THE VALUE OF DISCOUNTS
My favorite marketing story involves two new upscale, chophouse-style restaurants in neighboring towns, each of which found itself struggling to establish a regular lunch crowd. Each featured a new, trendy, gorgeous building placed smack in the middle of business districts. Each put together a creative, high-quality menu and each offered very reasonable lunch prices. However, after just a year, the management of each contemplated shutting down for lunch and just remaining open for dinner.
The first of the two restaurants tried a prix fixe menu, in which entrees from the regular lunch menu were listed among a few new entrees on an insert stuffed inside the menu. The entrees copied from the regular menu were listed at the same price on the insert. Atop the insert was the heading, “Ten Items Under $10”. Needless to say, food cost on most of the entrees was not great. The idea was merely to get fannies in the seats, and it worked. Lunch business exploded in a matter of months, as word spread of the great value and affordable prices throughout the town. Meanwhile, the second restaurant wound up shutting down for lunch (it eventually re-opened, using a prix fixe menu).
Prix fixes or special menus are a major trend in the restaurant business, especially in high end restaurants and steakhouses. A cursory scan of restaurant websites yields an array of special menus and price reductions, discounts and family offers, prix fixes and more prix fixes. They are the trendy answer to the question: How does your business demonstrate value? In the above example, the answer was to copy a few entrees onto another piece of paper using a slightly different font, and place it front-and-center before the guests. This worked astoundingly well because the restaurant was able to offer the same high quality of food and impeccable level of service as it does it dinner. The price reduction went hand-in-hand with the typical high quality. It addressed the major question patrons of this restaurant had. How can I afford to eat at a place like this except on special occasions?

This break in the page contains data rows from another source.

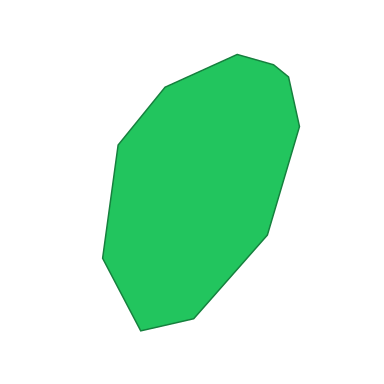 SVG path tracing the border of Brändö, rotated 21°
{"feature_id": "ALD-4823", "entity_name": "Brändö", "entity_type": "state/province", "adm_level": 1, "iso_a3": "ALA", "parent_name": "Aland", "parent_adm1": "", "projection": "albers", "projection_center": [21.08, 60.465], "detail": "fine", "context": "isolated", "style": "filled", "palette": "green", "viewbox_px": 384, "rotation_deg": 21, "n_neighbors": 0, "source": "natural_earth", "source_scale": "10m", "svg_char_len": 297}
<svg xmlns="http://www.w3.org/2000/svg" viewBox="0 0 384 384"><g transform="rotate(21 192 192)"><path d="M240.9,50.0L268.9,92.4L277.8,205.2L239.0,309.7L193.9,340.0L132.3,285.9L106.2,174.6L129.3,103.8L184.9,47.4L222.6,44.0L240.9,50.0Z" fill="#22c55e" stroke="#15803d" stroke-width="1.5"/></g></svg>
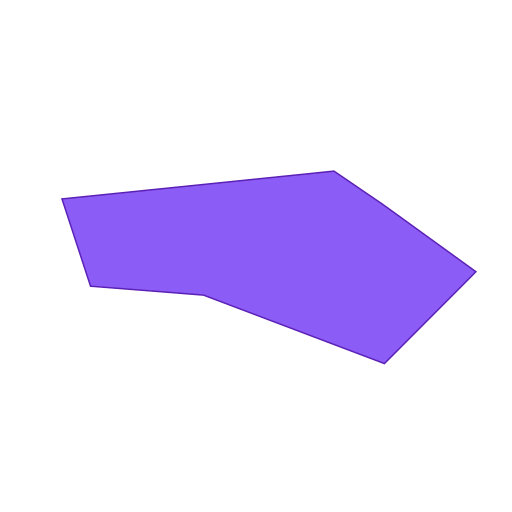 New Minya, Al Minya, Egypt, rotated 122°
{"feature_id": "37247803B40620949995251", "entity_name": "New Minya", "entity_type": "district", "adm_level": 2, "iso_a3": "EGY", "parent_name": "Egypt", "parent_adm1": "Al Minya", "projection": "albers", "projection_center": [30.791, 28.11], "detail": "fine", "context": "isolated", "style": "filled", "palette": "violet", "viewbox_px": 512, "rotation_deg": 122, "n_neighbors": 0, "source": "geoboundaries", "source_scale": "gbopen_adm2", "svg_char_len": 288}
<svg xmlns="http://www.w3.org/2000/svg" viewBox="0 0 512 512"><g transform="rotate(122 256 256)"><path d="M315.3,444.9L369.3,380.3L317.0,279.8L279.2,90.1L161.4,63.1L152.8,61.2L145.1,175.2L142.7,234.9L310.4,450.8L315.3,444.9Z" fill="#8b5cf6" stroke="#5b21b6" stroke-width="1.5"/></g></svg>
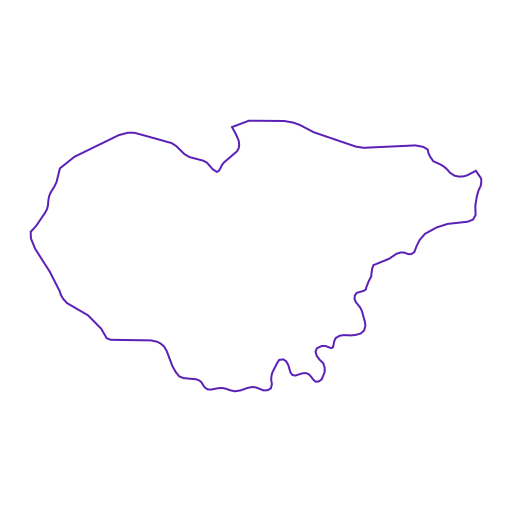 the County of Salaj
{"feature_id": "ROU-300", "entity_name": "Salaj", "entity_type": "County", "adm_level": 1, "iso_a3": "ROU", "parent_name": "Romania", "parent_adm1": "", "projection": "mercator", "projection_center": [23.232, 47.144], "detail": "fine", "context": "isolated", "style": "outline", "palette": "violet", "viewbox_px": 512, "rotation_deg": 0, "n_neighbors": 0, "source": "natural_earth", "source_scale": "10m", "svg_char_len": 2170}
<svg xmlns="http://www.w3.org/2000/svg" viewBox="0 0 512 512"><path d="M475.9,170.8L481.2,178.6L481.3,182.0L480.7,185.9L478.6,190.2L476.9,196.1L475.3,205.5L475.6,215.1L473.0,219.6L467.8,221.7L447.7,223.9L436.7,227.4L425.0,233.8L419.7,239.9L416.7,245.8L414.3,252.1L411.4,254.1L408.2,254.1L404.7,252.7L401.0,252.4L396.6,253.7L389.0,258.8L373.5,265.1L372.3,268.2L371.6,272.2L371.2,276.5L368.7,281.2L366.5,286.8L365.8,289.4L363.6,290.9L356.7,292.9L354.9,295.4L354.5,298.7L355.7,301.9L360.3,307.7L361.9,311.0L364.9,321.9L365.4,325.7L364.1,330.5L360.7,333.5L355.8,334.9L351.3,335.4L343.8,335.1L339.8,335.7L335.8,338.0L334.3,341.0L333.0,347.3L331.1,348.1L325.4,346.0L321.9,345.9L317.0,348.2L315.5,351.6L316.7,355.9L319.7,359.8L323.3,363.3L324.7,367.8L324.6,372.3L321.7,379.3L318.7,381.5L315.5,381.7L313.2,379.5L311.0,376.6L308.7,374.2L305.9,373.1L302.4,373.3L295.2,375.6L292.3,374.9L290.5,372.6L288.3,365.1L286.1,361.2L283.3,359.4L279.2,359.9L276.9,363.5L272.3,372.6L271.4,376.1L271.2,380.1L271.9,384.1L270.9,388.3L267.8,390.2L263.6,390.4L255.9,387.4L252.1,387.0L247.3,388.0L240.6,390.4L234.9,391.3L229.9,390.2L226.2,388.8L222.4,388.0L218.2,388.2L210.9,389.6L207.7,389.4L205.1,387.7L203.3,385.4L201.7,382.6L199.4,380.5L196.2,379.3L183.6,378.1L179.4,376.5L175.9,372.3L172.3,365.9L166.7,351.0L164.1,346.5L160.7,343.6L157.0,341.7L151.0,340.4L110.7,339.8L106.7,338.2L101.1,328.6L88.0,315.3L67.0,303.1L63.2,298.9L60.9,295.0L59.6,291.0L49.7,271.6L35.1,248.7L30.9,238.4L30.7,231.7L33.5,228.9L36.5,225.4L45.1,212.7L47.1,208.9L48.0,205.1L48.3,200.9L49.0,196.6L50.6,192.6L54.5,186.3L56.5,182.2L59.9,168.4L74.4,156.8L118.6,135.2L128.0,132.7L134.6,132.8L171.7,143.1L176.4,146.2L184.4,154.1L189.5,157.1L203.3,160.7L206.9,162.6L212.7,169.2L216.8,171.9L218.7,171.0L220.2,168.7L221.7,165.4L223.9,162.5L236.9,151.4L238.7,148.3L239.2,144.7L238.7,140.7L235.9,134.1L232.0,127.1L248.9,120.7L284.3,121.0L293.3,122.6L300.0,125.0L313.6,132.2L355.8,146.6L363.5,147.8L415.4,145.4L423.3,146.9L427.7,149.5L428.5,153.4L430.5,157.3L433.4,161.3L440.3,164.4L444.2,166.8L447.4,169.7L450.0,172.8L454.6,175.7L458.8,176.6L463.7,176.4L467.4,175.2L475.9,170.8Z" fill="none" stroke="#5b21b6" stroke-width="2"/></svg>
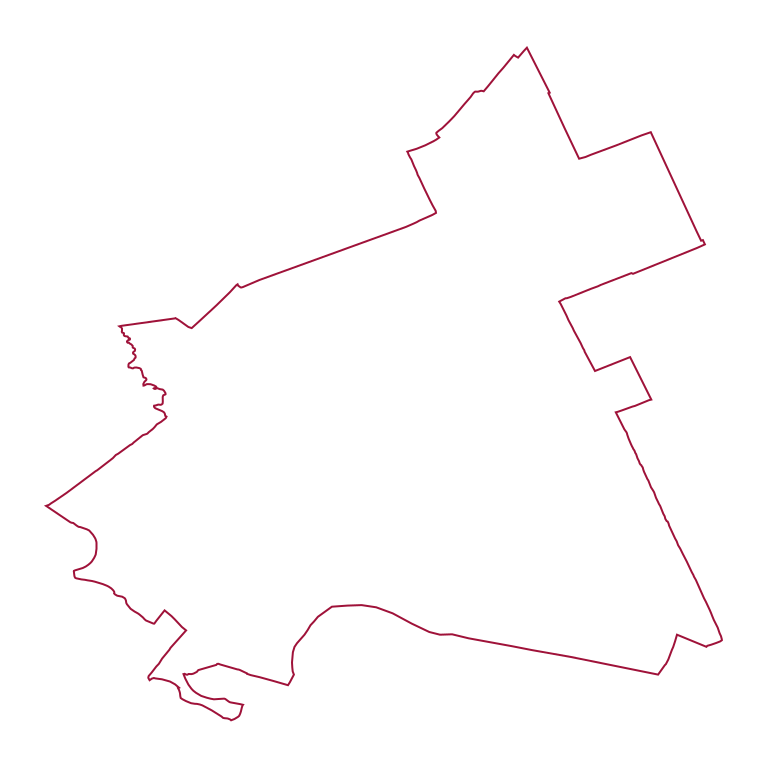 outline of Parscoveni, Olt, Romania
{"feature_id": "2599482B95439392945311", "entity_name": "Parscoveni", "entity_type": "district", "adm_level": 2, "iso_a3": "ROU", "parent_name": "Romania", "parent_adm1": "Olt", "projection": "robinson", "projection_center": [24.206, 44.311], "detail": "fine", "context": "isolated", "style": "outline", "palette": "rose", "viewbox_px": 768, "rotation_deg": 0, "n_neighbors": 0, "source": "geoboundaries", "source_scale": "gbopen_adm2", "svg_char_len": 6066}
<svg xmlns="http://www.w3.org/2000/svg" viewBox="0 0 768 768"><path d="M704.9,244.4L702.9,240.1L701.1,240.7L696.5,231.1L650.8,132.2L641.5,135.4L616.2,145.4L590.8,154.8L585.5,157.0L579.1,158.7L564.6,128.2L548.4,93.2L549.7,92.7L526.9,47.7L523.9,50.9L518.1,57.6L515.1,55.9L513.9,54.9L503.3,67.8L498.6,73.1L487.8,86.5L483.7,91.3L481.6,90.8L480.6,90.9L478.3,91.6L477.5,91.7L475.6,91.6L475.0,91.7L474.1,92.4L473.1,93.4L470.6,97.0L464.4,104.1L454.3,116.1L449.3,121.3L442.2,128.2L438.9,130.6L436.4,132.7L436.3,133.4L436.7,134.5L437.9,136.0L439.3,137.5L436.3,139.6L433.9,141.0L425.3,145.3L416.6,148.8L407.3,151.6L408.1,153.0L408.4,154.2L410.1,157.5L411.3,159.3L414.0,166.0L416.1,170.4L417.2,173.2L417.5,174.5L418.0,175.5L419.4,178.0L424.2,188.4L429.7,199.7L432.5,205.2L435.7,210.9L436.0,212.9L432.4,214.9L419.4,220.6L416.8,222.1L413.8,223.5L406.0,226.9L259.4,280.0L242.8,287.1L241.2,287.5L240.6,287.4L238.1,285.6L237.6,284.3L236.4,285.1L229.9,292.2L216.6,305.2L200.6,320.0L191.7,328.1L188.4,327.0L178.3,319.8L175.4,318.1L174.9,318.4L121.7,325.8L119.4,326.3L120.2,326.9L120.9,326.9L122.0,328.6L122.0,330.5L121.8,331.8L122.2,332.6L123.7,333.0L124.0,333.4L123.8,334.9L124.0,335.4L124.4,335.9L125.3,336.2L127.6,336.5L128.6,338.0L129.7,338.3L130.0,338.8L129.9,339.5L129.4,339.8L128.5,339.9L127.0,341.3L127.0,341.8L127.3,342.4L127.9,342.8L128.8,342.6L129.8,343.6L131.3,344.4L132.7,345.9L132.7,347.4L132.9,347.7L134.6,348.5L134.9,348.9L135.1,349.4L134.9,350.8L133.4,352.0L133.1,352.4L133.0,353.0L133.1,353.4L133.3,353.8L134.3,354.3L135.2,355.2L135.6,356.1L135.6,357.4L135.4,357.8L134.6,358.4L133.9,360.0L130.3,362.8L129.2,363.3L128.9,363.6L128.5,364.5L128.4,366.5L128.6,367.2L128.8,367.4L130.2,367.5L131.8,368.2L132.5,368.3L133.1,368.3L134.3,367.6L136.4,367.5L139.3,368.1L140.7,368.8L140.9,369.2L141.1,370.2L141.6,370.5L141.8,371.0L142.7,374.8L143.5,377.3L145.7,378.0L146.4,379.1L146.4,379.7L146.1,380.2L144.5,381.7L143.6,383.4L143.3,384.1L143.5,385.6L144.5,385.4L146.4,384.3L147.2,384.1L150.4,384.2L151.4,384.5L154.2,385.5L156.1,386.6L156.3,387.0L155.9,387.8L154.1,388.2L153.8,388.4L154.4,388.9L155.5,388.9L156.7,388.2L157.1,388.1L159.7,389.1L162.7,389.6L164.0,390.7L165.4,393.0L165.6,394.1L165.4,394.4L163.4,395.2L162.9,396.2L162.7,397.2L162.8,401.8L162.6,403.6L161.6,404.5L160.7,404.8L158.2,404.6L155.9,405.4L154.1,405.7L154.0,406.7L154.7,407.7L155.4,408.3L162.1,411.1L163.7,412.1L164.2,412.6L164.8,413.7L165.3,415.9L166.5,416.6L165.8,418.1L161.0,421.9L156.8,424.4L154.6,427.1L153.0,428.8L148.6,432.3L147.4,433.6L146.2,434.1L143.0,435.1L142.0,435.8L133.7,442.5L132.2,444.0L130.0,445.1L118.2,453.7L115.8,455.0L112.9,458.1L109.2,461.0L97.0,470.4L95.7,471.1L66.7,492.8L54.9,500.9L51.1,503.3L49.1,504.8L46.1,505.9L70.4,522.3L71.5,522.7L73.3,523.0L76.5,525.5L78.5,526.8L80.4,527.1L86.8,529.3L89.2,530.5L93.0,534.8L95.1,538.2L95.6,539.3L96.4,541.9L96.5,543.0L96.5,548.8L95.7,554.6L94.2,557.8L91.8,561.5L90.4,563.0L88.4,564.7L85.8,566.5L82.8,568.0L75.2,570.3L73.9,570.9L73.8,571.2L74.0,572.6L74.4,575.9L74.6,576.7L75.2,577.8L76.2,578.3L81.4,579.4L84.9,579.8L87.4,580.3L92.0,581.0L94.9,581.7L102.8,584.1L106.8,585.7L108.6,586.6L111.3,588.4L113.3,590.4L114.2,591.8L114.3,592.5L114.1,593.4L114.9,594.3L117.2,595.7L122.2,596.7L124.7,598.2L125.1,598.7L125.9,600.4L126.3,603.0L126.9,604.2L130.6,608.8L134.5,611.5L137.9,613.4L139.3,614.4L142.9,617.4L144.6,619.3L146.0,620.5L153.2,623.5L154.1,623.7L154.4,623.5L156.4,620.7L164.6,610.4L171.5,616.1L174.8,619.4L181.9,627.0L186.1,630.4L170.9,647.4L170.2,648.3L169.5,649.6L162.1,658.6L158.9,663.8L156.3,666.5L151.7,672.5L149.3,675.3L148.7,676.0L148.3,677.4L148.4,678.1L149.6,680.2L151.9,678.6L153.9,678.0L155.3,678.4L162.0,679.3L169.9,681.5L171.2,682.2L175.0,684.3L179.0,687.7L178.0,688.1L179.0,689.9L179.6,691.7L180.0,693.2L180.3,696.2L180.7,698.0L182.4,699.2L186.0,701.1L191.1,703.2L194.9,703.8L197.0,703.9L199.9,704.5L202.4,705.4L211.8,710.4L221.5,716.5L223.1,717.9L224.6,718.2L227.1,718.4L228.3,718.7L230.4,719.6L231.1,720.3L234.5,719.0L238.1,716.8L239.2,715.8L240.2,713.6L240.9,711.5L241.8,707.7L242.5,705.5L243.0,704.8L240.0,704.1L230.6,702.4L229.6,702.1L228.5,701.4L225.3,699.0L224.4,698.7L223.3,698.7L213.9,699.3L210.6,698.7L206.7,697.7L201.2,695.9L196.0,692.8L193.3,690.7L191.4,688.7L188.4,684.6L185.3,678.6L183.5,674.1L184.6,673.8L186.2,674.6L187.4,674.7L188.6,674.0L191.6,674.1L193.5,673.6L196.8,671.9L198.3,670.1L216.3,664.9L217.2,663.9L218.5,663.8L220.3,664.5L237.3,669.4L238.8,669.6L240.1,670.1L247.0,673.4L247.0,673.8L250.7,675.1L259.7,677.2L273.5,681.0L288.0,685.2L289.9,682.2L293.9,674.6L292.7,671.4L292.3,667.6L292.0,662.5L292.9,652.2L294.5,646.9L297.0,643.2L304.5,634.7L307.7,630.0L310.5,625.2L314.0,621.5L317.9,616.8L331.9,606.7L347.4,605.6L361.6,605.1L376.2,607.3L392.6,613.3L411.9,623.7L429.3,632.0L440.0,634.7L452.1,634.3L468.6,638.3L512.0,646.2L532.0,650.1L571.0,657.0L658.1,674.6L664.8,665.2L665.9,664.1L668.3,659.5L671.9,649.9L673.2,647.0L675.1,641.2L677.0,634.7L706.4,646.8L707.3,645.8L711.2,644.7L716.1,643.0L720.2,641.4L721.9,640.2L721.8,639.2L721.0,636.2L719.6,633.2L717.7,627.6L713.8,619.9L712.0,615.5L711.2,613.4L709.8,610.1L705.9,601.8L704.0,598.2L695.9,580.0L693.9,576.5L693.5,575.3L691.7,572.0L686.8,561.6L682.8,553.9L680.2,548.6L678.1,545.2L676.7,541.3L675.1,538.5L669.1,525.6L668.6,523.6L667.7,521.6L666.7,521.1L665.3,518.8L664.7,516.3L663.3,513.8L660.2,506.0L658.8,503.7L658.3,502.5L656.0,497.8L654.1,492.3L653.2,490.7L651.0,487.3L648.3,480.4L647.4,479.1L644.0,471.7L643.3,469.7L642.7,467.4L641.8,466.2L641.3,465.2L640.4,464.5L639.7,463.4L639.0,461.2L637.5,458.3L636.1,454.1L635.4,453.1L634.4,450.5L633.2,448.8L632.8,447.8L632.0,446.4L630.9,444.0L628.6,438.6L627.2,434.5L627.0,433.5L626.5,432.3L624.4,429.4L615.8,412.3L617.5,411.9L621.6,410.5L632.4,406.6L635.0,405.9L648.9,400.2L651.3,399.6L630.1,357.1L595.0,371.0L584.6,351.6L584.3,350.3L582.9,348.0L580.6,343.0L573.9,330.7L572.7,328.0L568.5,320.2L566.5,315.6L560.7,304.0L559.2,301.6L565.4,298.3L566.9,298.2L570.8,296.9L591.0,288.8L597.9,286.3L600.8,284.9L631.4,273.1L633.0,273.8L697.4,247.8L704.9,244.4Z" fill="none" stroke="#9f1239" stroke-width="2"/></svg>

It is highly likely that your new restaurant has to find a way to demonstrate value. There a variety of ways to do this, but none is easier than supplying discounts and prix fixe menus. These measures are not always about the margin. In fact, they tend to be simply about getting the door open to new clientele. Prix fixes hinge on the perception of value. They juxtapose an original price with an actual price in the way that retail clothing stores stick discount tags on clothing. Customers can do the math on what they’re saving. When this is attached to the high standards of food and execution that your restaurant aims for, it can be a very powerful incentive.
On the down side, prix fixes, discounts and special menus have the potential drawback of being the only reason that your guests will come. Nobody wants to be known as “the discount restaurant”, just as no operator wants his customers waiting for the ad in the paper announcing the new offer before deciding to come in for dinner. In many cases, prix fixes often have to be the exception rather than the norm. Therefore, prix fixes that are attached to occasions such as holidays, or which are announced to be only valid for a limited time, can often be effective. Additionally, when prix fixes are issued as promotional offers to guests on an email list, or other exclusive roster, a further sense of value is conveyed. Mailing list offers incentivize guests to come in more frequently and can connote the sense that they are valued, or are VIPs.
Prix fixes have become prolific in recent years as a response to the faltering economy. With declining levels of disposable income for many families and operators looking around at empty banquettes, the need to meet guests halfway has grown exponentially. It is usually not enough nowadays to fabricate an elaborate, delicious menu and combine it with a gleaming kitchen, faultless equipment, impeccable staff and a clean, inviting atmosphere. The restaurant industry in our new economy often demands that operators find a way to demonstrate value. It’s therefore worth asking yourself this essential question: how are your guests going to perceive value at your establishment?